Pick up the paper bag
and carefully fill it with
1p, 2p, 5p, 1p.

With coppery fingers you hand
over the bag which is then
reopened and viciously strewn
across the newsagent’s surface.
Hand over your pocket money,
licking your lips.  

There’s that aforementioned
appeal of the smooth shiny wrapper
and the visible sweet,
tempting you again.
You seemingly unwrap it carefully
but when done with it, screw it
into a ball and throw it on the floor.

That’s what happened to this.
The hope of a life in which a small
child sees you, opens you, takes out
your insides. Throws away the carcass.

Oh to be there again.
in that sweater and polo
uniform, the anticipation of a walk
to school and going to the shops first.
The excitement of that low-down
shelf filled with new things,
jelly beans, chocolate buttons.

I hold that bag over and over again
filling it, filling it, filling it.
Swinging it around a pinched
opening, making a seal of approval.
Only to open it seconds later.

Enjoy that wrapper, peel it delicately. It holds something new, or something old – something you like or haven’t yet tried.
Too soft, too sweet, too crunchy-
you’ve learnt your lesson, it won’t be bought again. 

Shoes.

As a child I never paid much attention to shoes, especially as a boy. Maybe to girls they bare more significance, but for me, they claimed none.
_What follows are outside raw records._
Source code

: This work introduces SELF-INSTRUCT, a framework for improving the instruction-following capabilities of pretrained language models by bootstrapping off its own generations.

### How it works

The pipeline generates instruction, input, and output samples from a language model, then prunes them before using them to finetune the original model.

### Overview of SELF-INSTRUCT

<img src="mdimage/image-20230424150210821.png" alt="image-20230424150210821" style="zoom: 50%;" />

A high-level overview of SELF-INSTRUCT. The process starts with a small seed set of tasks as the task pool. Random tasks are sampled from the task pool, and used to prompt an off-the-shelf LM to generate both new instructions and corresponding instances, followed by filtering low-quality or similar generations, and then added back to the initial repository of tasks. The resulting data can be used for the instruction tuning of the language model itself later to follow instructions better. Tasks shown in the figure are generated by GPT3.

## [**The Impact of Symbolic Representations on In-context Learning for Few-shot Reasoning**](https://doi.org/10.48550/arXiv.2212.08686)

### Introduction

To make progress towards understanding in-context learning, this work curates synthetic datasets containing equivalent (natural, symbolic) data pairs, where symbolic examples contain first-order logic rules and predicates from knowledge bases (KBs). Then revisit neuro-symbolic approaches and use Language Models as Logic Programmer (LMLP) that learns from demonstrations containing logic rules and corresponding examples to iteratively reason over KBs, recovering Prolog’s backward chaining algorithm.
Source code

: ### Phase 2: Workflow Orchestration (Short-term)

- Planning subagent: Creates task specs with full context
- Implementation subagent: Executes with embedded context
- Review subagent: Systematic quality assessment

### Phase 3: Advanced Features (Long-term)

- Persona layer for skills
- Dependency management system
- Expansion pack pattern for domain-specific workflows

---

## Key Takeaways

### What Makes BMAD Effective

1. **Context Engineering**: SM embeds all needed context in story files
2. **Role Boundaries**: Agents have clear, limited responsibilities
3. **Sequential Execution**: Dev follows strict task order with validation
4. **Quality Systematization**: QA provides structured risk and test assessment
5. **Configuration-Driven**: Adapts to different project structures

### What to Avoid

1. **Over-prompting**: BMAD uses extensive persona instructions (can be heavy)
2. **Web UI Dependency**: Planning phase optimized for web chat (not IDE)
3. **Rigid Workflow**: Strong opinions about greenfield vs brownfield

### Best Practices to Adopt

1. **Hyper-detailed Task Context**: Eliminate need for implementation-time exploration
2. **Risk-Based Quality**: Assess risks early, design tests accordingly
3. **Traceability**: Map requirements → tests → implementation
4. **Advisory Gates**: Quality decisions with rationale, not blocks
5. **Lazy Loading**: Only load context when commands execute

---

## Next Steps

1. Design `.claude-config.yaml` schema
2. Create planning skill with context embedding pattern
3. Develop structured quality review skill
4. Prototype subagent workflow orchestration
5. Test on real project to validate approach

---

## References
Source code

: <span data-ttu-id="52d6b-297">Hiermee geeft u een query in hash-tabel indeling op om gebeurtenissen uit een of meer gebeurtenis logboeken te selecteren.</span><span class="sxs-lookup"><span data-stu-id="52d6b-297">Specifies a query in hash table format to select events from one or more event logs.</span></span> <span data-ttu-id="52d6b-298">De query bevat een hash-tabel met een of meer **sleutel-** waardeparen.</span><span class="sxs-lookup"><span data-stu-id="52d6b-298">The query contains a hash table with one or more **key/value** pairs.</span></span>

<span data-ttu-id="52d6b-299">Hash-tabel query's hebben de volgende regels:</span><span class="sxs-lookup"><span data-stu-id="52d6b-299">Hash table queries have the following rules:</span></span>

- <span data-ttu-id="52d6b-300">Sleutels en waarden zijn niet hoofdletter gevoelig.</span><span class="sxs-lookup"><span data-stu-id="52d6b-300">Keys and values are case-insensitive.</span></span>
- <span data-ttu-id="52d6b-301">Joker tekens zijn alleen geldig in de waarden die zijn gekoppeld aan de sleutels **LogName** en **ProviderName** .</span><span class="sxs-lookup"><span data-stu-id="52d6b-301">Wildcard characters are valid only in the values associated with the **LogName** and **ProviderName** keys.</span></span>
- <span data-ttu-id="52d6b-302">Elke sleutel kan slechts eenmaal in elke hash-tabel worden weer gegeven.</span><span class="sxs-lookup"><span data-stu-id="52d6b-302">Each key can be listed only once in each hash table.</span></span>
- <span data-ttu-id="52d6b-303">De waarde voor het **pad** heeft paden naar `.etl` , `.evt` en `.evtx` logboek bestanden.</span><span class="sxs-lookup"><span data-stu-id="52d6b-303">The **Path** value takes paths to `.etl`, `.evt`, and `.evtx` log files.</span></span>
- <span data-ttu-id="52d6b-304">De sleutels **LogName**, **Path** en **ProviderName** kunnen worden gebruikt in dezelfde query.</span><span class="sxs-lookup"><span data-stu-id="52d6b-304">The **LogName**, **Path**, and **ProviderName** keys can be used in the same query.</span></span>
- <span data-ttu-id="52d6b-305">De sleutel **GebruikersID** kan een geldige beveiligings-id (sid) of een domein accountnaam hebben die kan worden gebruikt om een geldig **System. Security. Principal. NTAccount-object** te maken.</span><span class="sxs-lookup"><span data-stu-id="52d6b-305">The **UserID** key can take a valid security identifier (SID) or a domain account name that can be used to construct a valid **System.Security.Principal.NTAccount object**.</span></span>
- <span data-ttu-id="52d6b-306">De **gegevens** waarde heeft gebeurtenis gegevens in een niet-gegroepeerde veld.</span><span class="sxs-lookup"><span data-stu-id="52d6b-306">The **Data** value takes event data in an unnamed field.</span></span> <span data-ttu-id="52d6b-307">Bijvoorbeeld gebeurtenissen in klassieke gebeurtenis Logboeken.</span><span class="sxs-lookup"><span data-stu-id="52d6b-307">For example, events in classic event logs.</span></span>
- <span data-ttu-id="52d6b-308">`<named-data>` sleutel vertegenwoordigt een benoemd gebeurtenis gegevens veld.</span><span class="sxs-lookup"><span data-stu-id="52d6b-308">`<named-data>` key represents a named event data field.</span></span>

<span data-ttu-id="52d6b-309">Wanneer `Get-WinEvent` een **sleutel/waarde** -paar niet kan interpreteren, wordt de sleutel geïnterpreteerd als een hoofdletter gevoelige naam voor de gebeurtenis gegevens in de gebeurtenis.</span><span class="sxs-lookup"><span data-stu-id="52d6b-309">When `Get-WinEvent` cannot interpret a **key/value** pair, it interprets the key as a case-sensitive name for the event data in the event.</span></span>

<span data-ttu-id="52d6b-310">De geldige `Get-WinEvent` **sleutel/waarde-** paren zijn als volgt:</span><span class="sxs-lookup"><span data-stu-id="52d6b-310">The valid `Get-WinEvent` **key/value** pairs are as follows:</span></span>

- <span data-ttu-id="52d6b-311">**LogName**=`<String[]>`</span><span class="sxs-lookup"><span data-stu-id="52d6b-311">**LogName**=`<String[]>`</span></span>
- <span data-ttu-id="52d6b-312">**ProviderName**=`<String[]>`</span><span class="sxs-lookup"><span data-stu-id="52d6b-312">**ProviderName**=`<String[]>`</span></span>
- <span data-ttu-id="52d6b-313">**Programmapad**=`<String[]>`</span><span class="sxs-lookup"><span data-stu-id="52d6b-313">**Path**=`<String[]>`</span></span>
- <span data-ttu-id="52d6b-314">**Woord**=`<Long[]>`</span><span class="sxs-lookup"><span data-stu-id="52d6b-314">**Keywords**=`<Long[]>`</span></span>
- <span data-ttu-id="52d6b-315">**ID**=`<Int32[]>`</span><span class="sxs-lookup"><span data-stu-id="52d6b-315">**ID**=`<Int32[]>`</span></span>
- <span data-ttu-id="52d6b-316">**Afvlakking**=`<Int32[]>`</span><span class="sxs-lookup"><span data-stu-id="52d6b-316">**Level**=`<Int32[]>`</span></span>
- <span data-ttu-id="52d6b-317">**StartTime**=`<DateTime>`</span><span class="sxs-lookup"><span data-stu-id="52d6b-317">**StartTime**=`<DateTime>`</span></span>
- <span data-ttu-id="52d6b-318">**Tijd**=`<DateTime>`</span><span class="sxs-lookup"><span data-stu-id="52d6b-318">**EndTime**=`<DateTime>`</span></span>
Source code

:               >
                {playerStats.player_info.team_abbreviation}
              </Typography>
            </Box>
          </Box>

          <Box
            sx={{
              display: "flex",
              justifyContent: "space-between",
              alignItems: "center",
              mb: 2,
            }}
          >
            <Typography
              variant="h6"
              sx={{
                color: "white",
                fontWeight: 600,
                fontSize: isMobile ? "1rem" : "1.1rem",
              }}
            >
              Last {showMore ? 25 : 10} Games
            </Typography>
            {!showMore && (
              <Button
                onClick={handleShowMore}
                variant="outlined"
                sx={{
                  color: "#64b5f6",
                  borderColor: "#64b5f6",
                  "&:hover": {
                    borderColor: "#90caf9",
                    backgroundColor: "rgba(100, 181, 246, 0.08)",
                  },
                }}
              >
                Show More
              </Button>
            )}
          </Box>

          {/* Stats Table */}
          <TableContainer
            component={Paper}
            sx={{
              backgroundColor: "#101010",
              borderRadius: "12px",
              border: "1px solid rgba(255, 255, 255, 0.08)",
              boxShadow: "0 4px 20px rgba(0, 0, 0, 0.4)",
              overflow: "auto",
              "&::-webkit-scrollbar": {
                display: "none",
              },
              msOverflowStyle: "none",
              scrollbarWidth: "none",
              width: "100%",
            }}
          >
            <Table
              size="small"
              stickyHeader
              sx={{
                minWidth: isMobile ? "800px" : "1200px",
I do remember getting my first pair of converses when I was 11, though. It was exciting – they were expensive and popular and came in all these different designs and colours. I for one wanted the black ones with the flames on the heel. They were awesome. But I decided to go with Hi-top Blue ones. They had that new rubbery smell and were really tight to fit into at first. My feet are especially wide so it takes a while for new shoes to mould to the shape of my oddness. I remember wearing them for the first time out after my Mum had said “Don’t get marks on them!” and worrying over-precautiously about scuffing them on the pavement. I did. I rubbed frantically at the mark and it disappeared, thankfully. I took great pride in them, cleaning them with Kitchen cleaner on the rubber soles. I even went a step further on my first trip to Camden by buying some checkered shoelaces. I wanted to put the laces on straight away so I walked down to the loch with my mates and put them on then and there, ditching my old worn out white ones. I still have them and they still sort of fit, but I have cooler shoes nowadays.